Rishabh Pant makes Ranji Trophy history with 326-ball triple century
Delhi teenager brings life into high-scoring game by smashing 300, enters record books.
19-year-old Rishabh Pant has smashed a triple-century in only his fourth FC match, scoring 308 runs from 326 balls. As a result of the Haridwar lad’s heroics, Delhi reached very close to taking three points from the ongoing Ranji Trophy match against Maharashtra, but fell short of the first innings lead by 45 runs. After Pant’s dismissal in the last session of the match, the rest of the side collapsed, giving Maharashtra the three points.
In what was an unusually high scoring match, Maharashtra had piled on a first innings total of 635/2, built on an unbroken 594-run partnership between Swapnil Gugale and Ankit Bawne. Both batsmen had batted for almost two days, facing around 500 balls each, Gugale scoring 351 and Bawne scoring 258. Nobody would have guessed that the real batting masterclass in the match was still to come though.
With a mountain of runs to bat against, Delhi lost wickets at regular intervals on Day 3, and it looked like Maharashtra’s match to win. Pant, who had burst onto international acclaim with his attacking displays at the top of India’s batting order in the U-19 World Cup earlier this year, is playing his first full season for the Delhi side, slotted at No.5.
Pant combined with Dhruv Shorey and Milind Kumar for 100+ run partnerships, with the teenager scoring the bulk of the runs in both the stands. However, at 395/6, and the tail exposed, the threat of a follow-on still remained.
Until Pant found an able partner in Varun Sood on Day 4, who patiently held guard at one end while Pant took his game to the next level of aggression. The ball flew to all parts of the ground, and at one stage, even Pant’s bat was seen flying to the square leg region, such was the cavalier approach adopted by the youngster.
Pant’s place in FC history
This is the first instance in a Ranji Trophy match when three batsmen have registered scores of over 250. Pant’s triple century, the second of the match, has been without doubt the most swashbuckling.
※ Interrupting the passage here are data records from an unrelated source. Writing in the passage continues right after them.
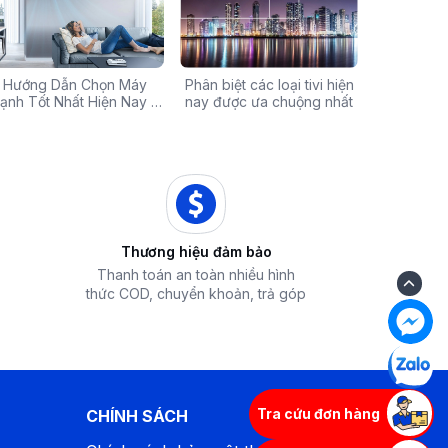
Chính Hãng Giá Rẻ –
Hướng Dẫn Chọn Máy
Tivi sale khủng đến 60%:
Phân biệt các loại tivi hiện
Xả hàng máy 
Các mã báo
 Ưu Đãi Chỉ Có Tại
ạnh Tốt Nhất Hiện Nay –
Cơ hội sở hữu chiếc tivi
nay được ưa chuộng nhất
50% - Cơ hội s
của bếp từ
iêu Chí & Gợi Ý Sản Phẩm
Điện Máy iZola
ước mơ với giá hời
hòa chính hãn
Thương hiệu đảm bảo
Thanh toán an toàn nhiều hình
thức COD, chuyển khoản, trả góp
Tra cứu đơn hàng
CHÍNH SÁCH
His 514-minute vigil brought life back into a game that had seemed to be a one-sided clash. Batting at a strike rate of 94.5, he smashed 42 fours and 9 sixes. After reaching the 300-mark, he hit one last six before being stumped off left arm spinner Satyajeet Bachhav.
Pant has also scripted history by becoming the youngest wicketkeeper to score a triple century in first class cricket in the world. He is only the second wicketkeeper with a 300 in Ranji Trophy history. Raman Lamba, whose 312 remains the highest score for a Delhi batsman, had been the last player from the state to score a triple century, in the 1994/95 season.
Pant is also the third youngest Indian to score a triple-century in first-class cricket, after Wasim Jaffer and Abhinav Mukund. He is the fourth youngest in the world, after Jaffer, Mukund and Javed Miandad.